Box Set Recollections

It's not the years, honey, it's the mileage.

I imagine every writer has one indelible moment that defined their reading lives — a single book or reading experience that eclipses all the rest and becomes the moment of “that’s when I knew.”

For me, that moment was my twelfth Christmas, when my mom bought me the Foundation Trilogy box set. I hadn’t yet read any Asimov when I unwrapped that gift, but the colorful, evocative Michael Whelan covers fascinated me instantly.

I remember ignoring most of my other gifts and disappearing into the spare bedroom. My grandparents kept that room closed off and unheated year-round, so it was freezing, but I didn’t care. I curled up on the garish purple bedspread, surrounded by my grandmother’s collection of creepy dolls covered in protective plastic, and started plowing my way through the Foundation books.

Exercise brief =>
Write out the passage of the reading-memories essay between "For me, that" and "fascinated me instantly.", inclusive.

Recorded data =>

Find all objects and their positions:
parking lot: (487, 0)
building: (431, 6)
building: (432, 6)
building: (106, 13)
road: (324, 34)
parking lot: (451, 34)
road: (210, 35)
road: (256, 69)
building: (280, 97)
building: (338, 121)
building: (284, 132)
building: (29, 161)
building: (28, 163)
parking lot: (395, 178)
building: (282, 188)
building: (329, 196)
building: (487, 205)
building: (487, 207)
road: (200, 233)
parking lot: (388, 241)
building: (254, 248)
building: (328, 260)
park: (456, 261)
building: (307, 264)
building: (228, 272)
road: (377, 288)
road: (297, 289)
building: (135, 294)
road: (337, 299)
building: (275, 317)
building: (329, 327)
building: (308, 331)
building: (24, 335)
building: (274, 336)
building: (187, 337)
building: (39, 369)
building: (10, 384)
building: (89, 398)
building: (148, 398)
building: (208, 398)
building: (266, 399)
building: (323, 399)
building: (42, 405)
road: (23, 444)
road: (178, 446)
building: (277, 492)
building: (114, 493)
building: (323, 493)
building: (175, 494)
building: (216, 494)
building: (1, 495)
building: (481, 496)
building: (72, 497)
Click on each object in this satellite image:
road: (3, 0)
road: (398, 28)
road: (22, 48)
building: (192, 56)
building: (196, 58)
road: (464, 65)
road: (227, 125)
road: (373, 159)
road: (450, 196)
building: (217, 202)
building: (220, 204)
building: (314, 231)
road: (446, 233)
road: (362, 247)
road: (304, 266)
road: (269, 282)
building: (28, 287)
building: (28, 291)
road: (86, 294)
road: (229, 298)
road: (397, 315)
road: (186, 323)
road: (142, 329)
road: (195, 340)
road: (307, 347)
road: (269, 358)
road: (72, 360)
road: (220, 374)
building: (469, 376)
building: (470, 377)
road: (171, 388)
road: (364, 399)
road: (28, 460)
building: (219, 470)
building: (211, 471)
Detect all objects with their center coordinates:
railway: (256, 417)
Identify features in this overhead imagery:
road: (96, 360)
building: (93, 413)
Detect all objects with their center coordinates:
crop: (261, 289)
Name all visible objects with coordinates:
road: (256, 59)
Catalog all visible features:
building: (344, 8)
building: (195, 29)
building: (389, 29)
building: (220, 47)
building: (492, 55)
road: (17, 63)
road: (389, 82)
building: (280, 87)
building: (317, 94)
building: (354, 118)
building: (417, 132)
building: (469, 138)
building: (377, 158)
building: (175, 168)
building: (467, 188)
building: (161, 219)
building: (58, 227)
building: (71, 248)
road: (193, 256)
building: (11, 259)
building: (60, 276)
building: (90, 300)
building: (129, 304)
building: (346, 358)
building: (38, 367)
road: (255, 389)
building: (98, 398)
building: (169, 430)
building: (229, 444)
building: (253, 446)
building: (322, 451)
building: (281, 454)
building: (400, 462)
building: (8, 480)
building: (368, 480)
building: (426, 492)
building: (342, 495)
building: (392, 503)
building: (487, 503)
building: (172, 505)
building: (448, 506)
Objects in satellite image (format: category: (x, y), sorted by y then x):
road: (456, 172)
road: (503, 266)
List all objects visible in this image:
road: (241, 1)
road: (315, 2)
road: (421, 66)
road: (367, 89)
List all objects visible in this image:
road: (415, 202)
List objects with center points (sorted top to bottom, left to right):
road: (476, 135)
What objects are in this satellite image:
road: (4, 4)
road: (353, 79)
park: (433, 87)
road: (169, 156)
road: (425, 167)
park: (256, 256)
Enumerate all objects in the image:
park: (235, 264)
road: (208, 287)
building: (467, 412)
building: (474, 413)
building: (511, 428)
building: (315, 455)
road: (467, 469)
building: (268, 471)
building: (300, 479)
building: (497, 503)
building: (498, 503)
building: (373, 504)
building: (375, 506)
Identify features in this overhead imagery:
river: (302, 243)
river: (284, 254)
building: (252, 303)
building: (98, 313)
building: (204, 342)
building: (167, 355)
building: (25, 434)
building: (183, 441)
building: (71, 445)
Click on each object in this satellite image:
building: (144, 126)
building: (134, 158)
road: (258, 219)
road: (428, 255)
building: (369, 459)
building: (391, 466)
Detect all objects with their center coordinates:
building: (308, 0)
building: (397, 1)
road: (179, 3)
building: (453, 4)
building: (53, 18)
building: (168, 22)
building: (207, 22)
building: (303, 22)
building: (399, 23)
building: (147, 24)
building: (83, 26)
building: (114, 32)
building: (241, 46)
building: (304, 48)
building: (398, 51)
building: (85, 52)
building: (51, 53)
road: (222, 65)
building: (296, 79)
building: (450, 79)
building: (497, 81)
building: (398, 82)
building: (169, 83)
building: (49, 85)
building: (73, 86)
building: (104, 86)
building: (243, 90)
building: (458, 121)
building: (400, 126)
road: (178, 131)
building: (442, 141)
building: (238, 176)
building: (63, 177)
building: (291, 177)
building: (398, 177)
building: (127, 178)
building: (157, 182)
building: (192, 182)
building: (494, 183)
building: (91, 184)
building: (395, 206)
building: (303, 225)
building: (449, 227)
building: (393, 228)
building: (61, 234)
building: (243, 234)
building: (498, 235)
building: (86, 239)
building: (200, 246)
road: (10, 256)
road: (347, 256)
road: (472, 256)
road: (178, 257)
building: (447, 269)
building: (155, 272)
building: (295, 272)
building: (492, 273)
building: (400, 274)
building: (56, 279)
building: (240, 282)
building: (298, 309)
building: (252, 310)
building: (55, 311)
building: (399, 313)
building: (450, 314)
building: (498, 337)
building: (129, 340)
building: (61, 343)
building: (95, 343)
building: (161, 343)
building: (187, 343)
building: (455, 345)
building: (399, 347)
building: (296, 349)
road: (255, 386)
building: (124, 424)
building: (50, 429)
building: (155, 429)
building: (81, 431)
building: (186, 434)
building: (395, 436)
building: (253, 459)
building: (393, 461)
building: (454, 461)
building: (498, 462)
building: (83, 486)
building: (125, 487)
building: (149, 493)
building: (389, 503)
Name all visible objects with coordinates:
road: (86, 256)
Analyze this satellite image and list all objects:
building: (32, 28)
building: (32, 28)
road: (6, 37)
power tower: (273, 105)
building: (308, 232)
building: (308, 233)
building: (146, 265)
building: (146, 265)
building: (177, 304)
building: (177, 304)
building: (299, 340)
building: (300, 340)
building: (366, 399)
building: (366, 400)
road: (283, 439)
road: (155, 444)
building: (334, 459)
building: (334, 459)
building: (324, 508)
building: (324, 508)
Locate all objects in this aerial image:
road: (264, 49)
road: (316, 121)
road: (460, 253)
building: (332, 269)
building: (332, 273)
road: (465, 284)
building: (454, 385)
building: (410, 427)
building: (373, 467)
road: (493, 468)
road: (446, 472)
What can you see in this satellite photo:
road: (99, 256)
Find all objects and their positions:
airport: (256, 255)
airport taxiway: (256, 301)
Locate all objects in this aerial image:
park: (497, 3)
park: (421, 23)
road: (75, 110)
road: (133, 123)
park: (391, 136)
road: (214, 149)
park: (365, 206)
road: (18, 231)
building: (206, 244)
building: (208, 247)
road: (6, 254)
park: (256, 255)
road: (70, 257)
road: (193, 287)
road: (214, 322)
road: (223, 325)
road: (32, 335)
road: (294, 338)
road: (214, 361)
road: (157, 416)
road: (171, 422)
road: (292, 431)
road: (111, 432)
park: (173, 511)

Response to this exercise =>
For me, that moment was my twelfth Christmas, when my mom bought me the Foundation Trilogy box set. I hadn’t yet read any Asimov when I unwrapped that gift, but the colorful, evocative Michael Whelan covers fascinated me instantly.